File "/root/Megatron-LM/megatron/training/checkpointing.py", line 426, in save_checkpoint
    logger.debug(f"rank: {torch.distributed.get_rank()}, takes {end_misc - start_misc} to finalize ckpt save ")
File "/usr/local/lib/python3.10/dist-packages/torch/distributed/distributed_c10d.py", line 1779, in get_rank
    default_pg = _get_default_group()
File "/usr/local/lib/python3.10/dist-packages/torch/distributed/distributed_c10d.py", line 1001, in _get_default_group
    raise ValueError(
 ValueError: Default process group has not been initialized, please make sure to call init_process_group.

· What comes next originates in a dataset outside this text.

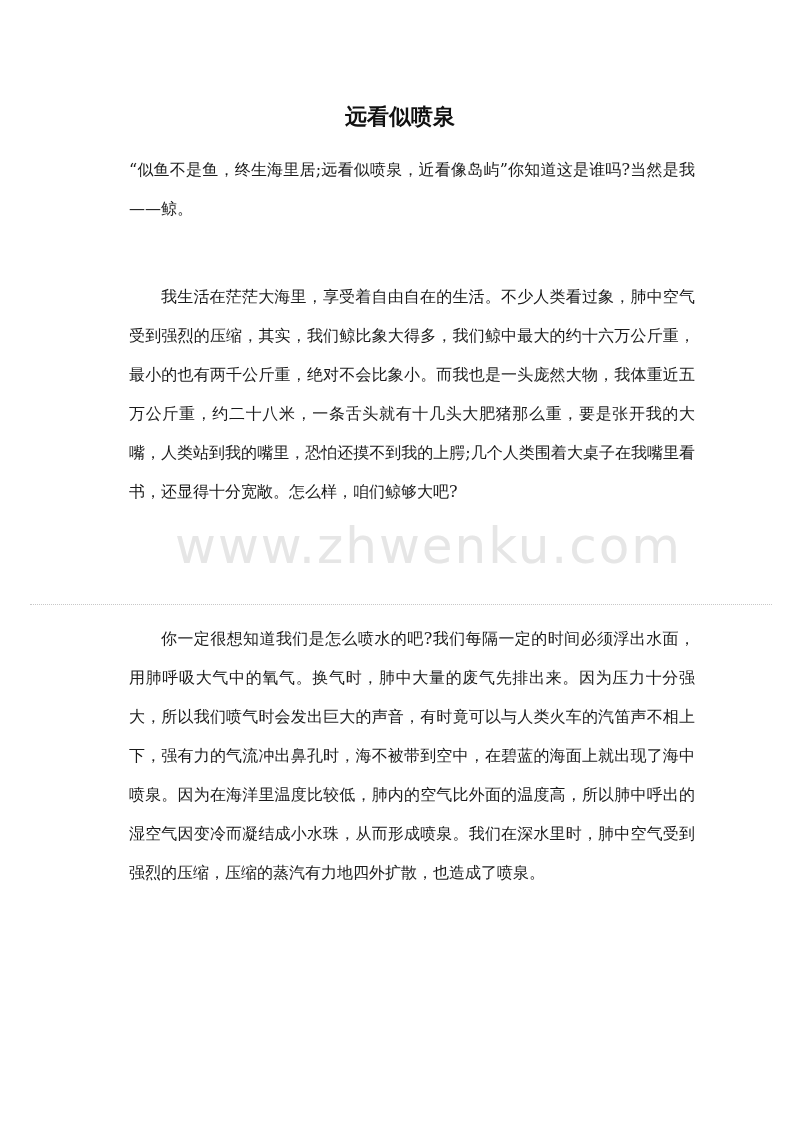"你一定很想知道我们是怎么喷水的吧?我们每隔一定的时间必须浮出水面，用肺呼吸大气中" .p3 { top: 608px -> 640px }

This issue arises due to the lack of initialization of the default process group when converting checkpoints. It is introduced in Megatron-LM version core_r0.8.0. There are two possible solutions to address this problem:

  1. Consider commenting out the problematic line because it only affects the debug-level logging output.

  2. Alternatively, consider using Megatron-LM version core_r0.9.0 as the backend, as the bug has been fixed in this version. However, the correctness and performance of this version have not been validated for ChatLearn yet. We plan to upgrade our supported version of Megatron-LM to core_r0.9.0 in the future.

Alignment training with pipeline parallelism may encounter non-contiguous tensors

If you are using Megatron-LM as the backend for alignment training and enable pipeline parallelism, you may encounter the following issue:

Traceback (most recent call last):
  File "/root/ChatLearn/chatlearn/runtime/decorator.py", line 166, in inner
    return func(self, *args, **kwargs)
    ret = func(self, *args, **kwargs)
  File "/root/ChatLearn/examples/megatron/models/old_policy_inference.py", line 408, in forward_step
    return self._forward_step(data, iteration, eval_mode=False)
  File "/usr/local/lib/python3.10/dist-packages/ray/util/tracing/tracing_helper.py", line 467, in _resume_span
    return method(self, *_args, **_kwargs)
  File "/root/ChatLearn/examples/megatron/models/old_policy_inference.py", line 362, in _forward_step
    tokens, all_log_probs = self.generate(
  File "/root/ChatLearn/examples/megatron/models/old_policy_inference.py", line 290, in generate
    res = generate_tokens_probs_and_return_on_first_stage(
  File "<string>", line 205, in generate_tokens_probs_and_return_on_first_stage 
  File "/root/Megatron-LM/megatron/inference/text_generation/communication.py", line 95, in broadcast_from_last_to_first_pipeline_stage
    _is_cuda_contiguous(tensor)
  File "/root/Megatron-LM/megatron/inference/text_generation/communication.py", line 55, in _is_cuda_contiguous
    assert tensor.is_contiguous()
AssertionError

This is because Megatron-LM does not set output_log_probs to a contiguous tensor when pipeline parallelism is enabled. You can refer to NVIDIA/Megatron-LM#570 for a quick fix.

Applying for custom_port

In the DLC environment, the current RLHF training has already allocated 50 ports to meet all usage scenarios. It is recommended to set the advanced configuration as follows:

customPortList=30000-30050

Task failure but DLC status shows success

  1. Redirect the log to a file

python train_rlhf.py -c configs/llama2/rlhf.yaml 2>&1 | tee -a ${LOG_DIR}/log_${RANK}.txt

In this situation, the exit code is always 0, and the DLC job will show as successful. It is necessary to change it to the following:

python train_rlhf.py -c configs/llama2/rlhf.yaml 2>&1 | tee -a ${LOG_DIR}/log_${RANK}.txt ; exit ${PIPESTATUS[0]}
  1. There are some additional operations after the training command, causing the error code to be different from the training command’s error code. It is recommended to add set -e at the beginning of the command, so that it exits at the first encountered error command.

Adjusting lr error in continued training

Megatron checks if the lr has changed during load_checkpoint. It is necessary to set the Megatron model parameter override_opt_param_scheduler to True to bypass the check.

How to specify the frequency of model saving during training

In rlhf.yaml, configure save_episode_interval.